### Exercise instructions
Pull out every line of the listing below that contains the word "which".

### Extracted records
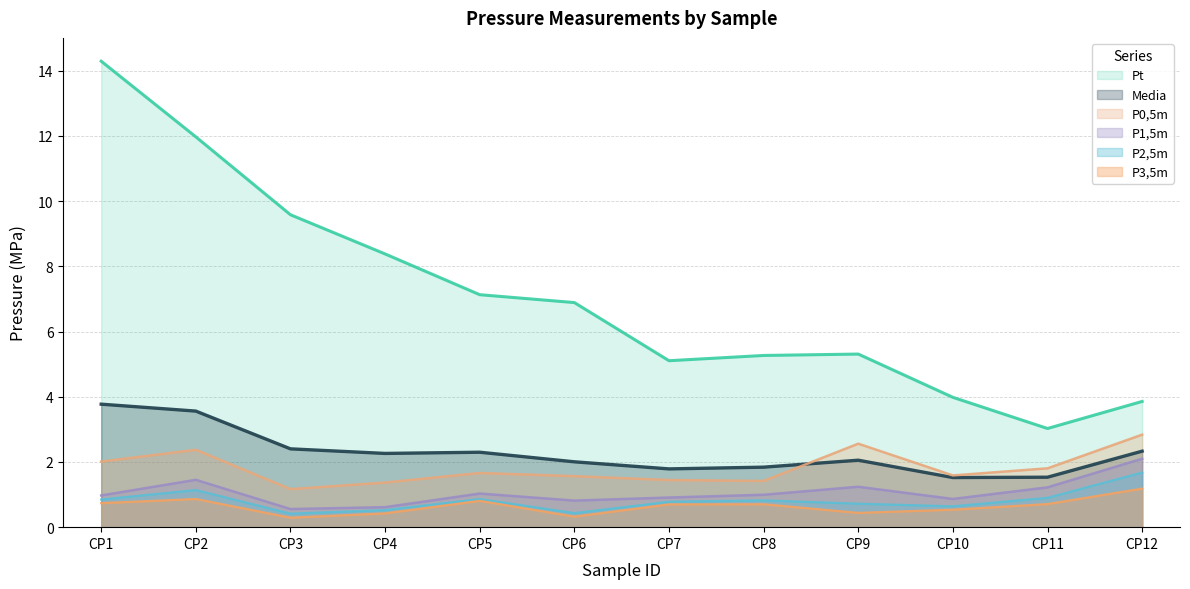

Where does the Media series first go above 2?

CP1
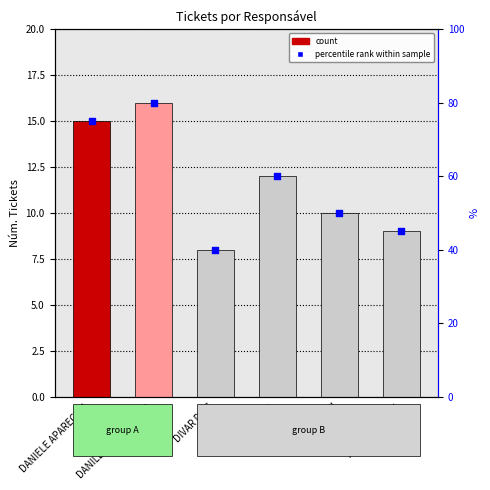

Between FILIAL TAQUARI and DANILLO CAVALHEIRO, which is larger?

DANILLO CAVALHEIRO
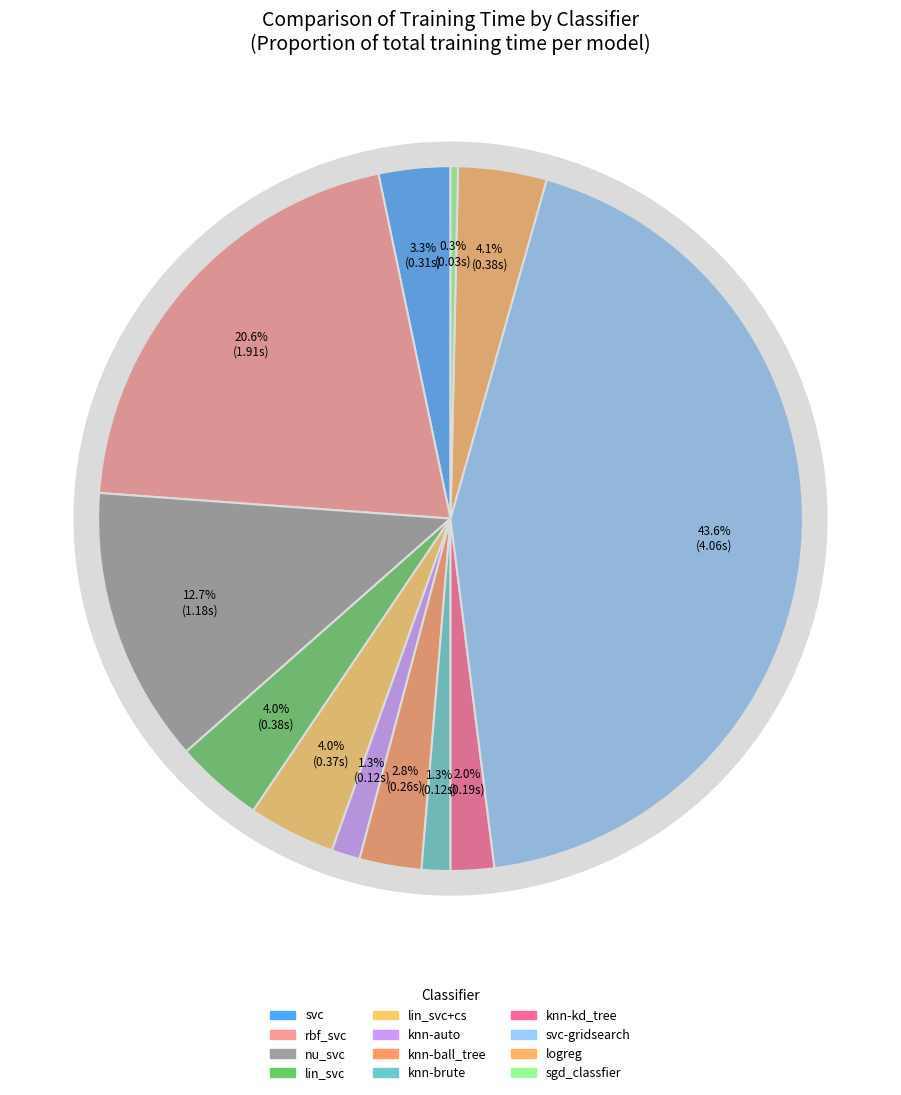

How many slices are in this pie chart?

12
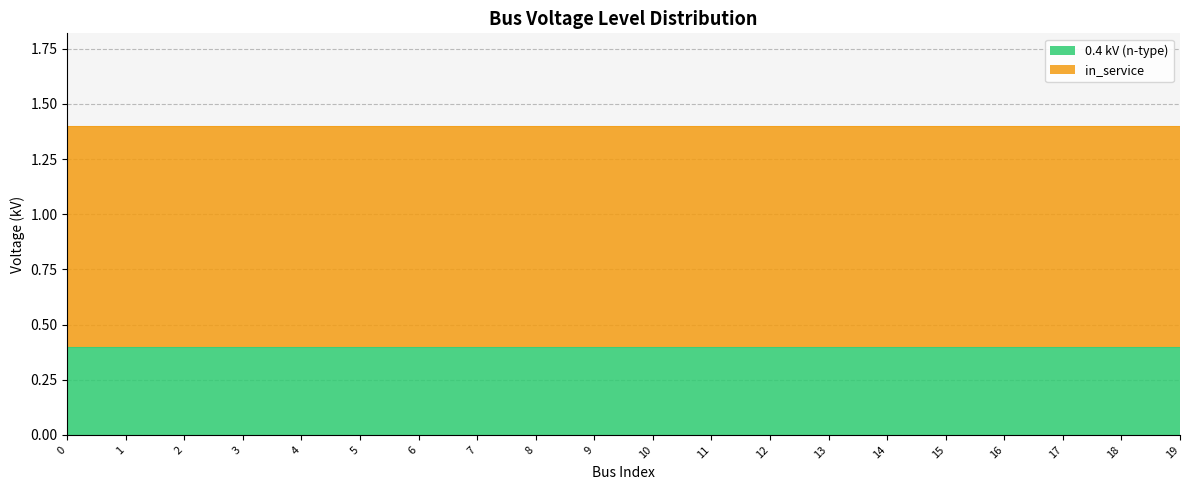

Between 0 and 9, which series saw the biggest shift?

0.4 kV (n-type)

### Response
Between FILIAL TAQUARI and DANILLO CAVALHEIRO, which is larger?
Between 0 and 9, which series saw the biggest shift?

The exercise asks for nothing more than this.